Attached is my PEP for extending the buffer protocol to allow array data to be shared.
PEP: <unassigned> Title: Extending the buffer protocol to include the array interface Version: $Revision: $ Last-Modified: $Date: $ Author: Travis Oliphant email@example.com Status: Draft Type: Standards Track Created: 28-Aug-2006 Python-Version: 2.6
This PEP proposes extending the tp_as_buffer structure to include function pointers that incorporate information about the intended shape and data-format of the provided buffer. In essence this will place something akin to the array interface directly into Python.
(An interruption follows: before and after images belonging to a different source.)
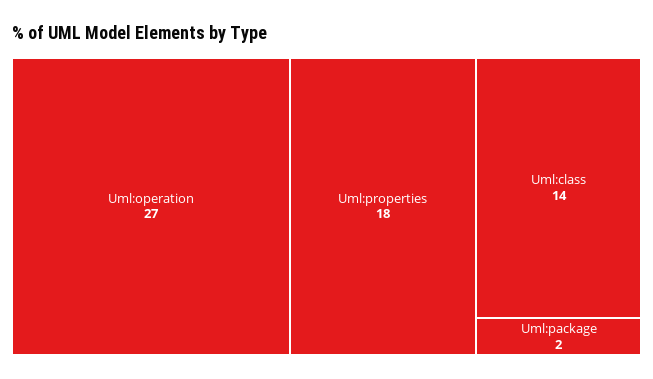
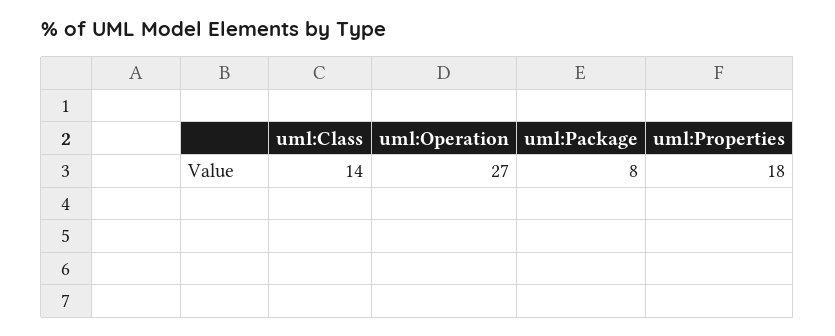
  {
    "Uml:operation": 27,
    "Uml:properties": 18,
    "Uml:class": 14,
-   "Uml:package": 2
+   "Uml:package": 8
  }

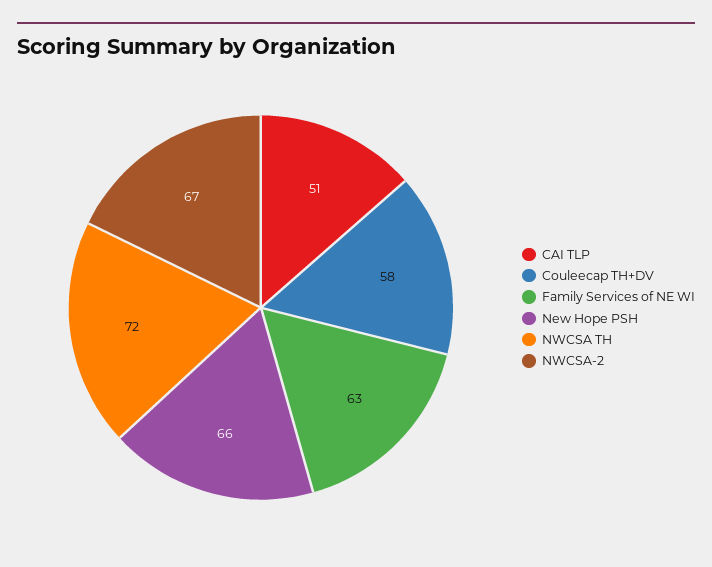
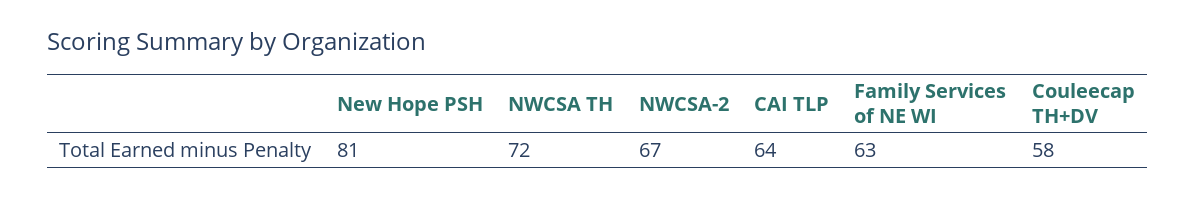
  {
-   "CAI TLP": 51,
+   "CAI TLP": 64,
    "Couleecap TH+DV": 58,
    "Family Services of NE WI": 63,
-   "New Hope PSH": 66,
+   "New Hope PSH": 81,
    "NWCSA TH": 72,
    "NWCSA-2": 67
  }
Several extensions to Python utilize the buffer protocol to share the location of a data-buffer that is really an N-dimensional array. However, there is no standard way to exchange the additional N-dimensional array information so that the data-buffer is interpreted correctly. The NumPy project introduced an array interface (http://numpy.scipy.org/array_interface.shtml) through a set of attributes on the object itself. While this approach works, it requires attribute lookups which can be expensive when sharing many small arrays.
One of the key reasons that users often request to place something like NumPy into the standard library is so that it can be used as standard for other packages that deal with arrays. This PEP provides a mechanism for extending the buffer protocol (which already allows data sharing) to add the additional information needed to understand the data. This should be of benefit to all third-party modules that want to share memory through the buffer protocol such as GUI toolkits, PIL, PyGame, CVXOPT, PyVoxel, PyMedia, audio libraries, video libraries etc.
Add a bf_getarrayinfo function pointer to the buffer protocol to allow objects to share additional information about the returned memory pointer. Add the TP_HAS_EXT_BUFFER flag to types that define the extended buffer protocol.
bf_getarrayinfo (PyObject *obj, Py_intptr_t **shape, Py_intptr_t **strides, PyObject **dataformat)
Inputs: obj -- The Python object being questioned.
[function result] -- the number of dimensions (n)
*shape -- A C-array of 'n' integers indicating the shape of the array. Can be NULL if n==0.
*strides -- A C-array of 'n' integers indicating the number of bytes to jump to get to the next element in each dimension. Can be NULL if the array is C-contiguous (or n==0).
*dataformat -- A Python object describing the data-format each element of the array should be interpreted as.
1) How is data-format information supposed to be shared? A companion proposal suggests returning a data-format object which carries the information about the buffer area.
2) Should the single function pointer call be extended into multiple calls or should it's arguments be compressed into a structure that is filled?
3) Should a C-API function(s) be created which wraps calls to this function pointer much like is done now with the buffer protocol? What should the interface of this function (or these functions) be.
4) Should a mask (for missing values) be shared as well?
Supplied when the PEP is accepted.
This document is placed in the public domain.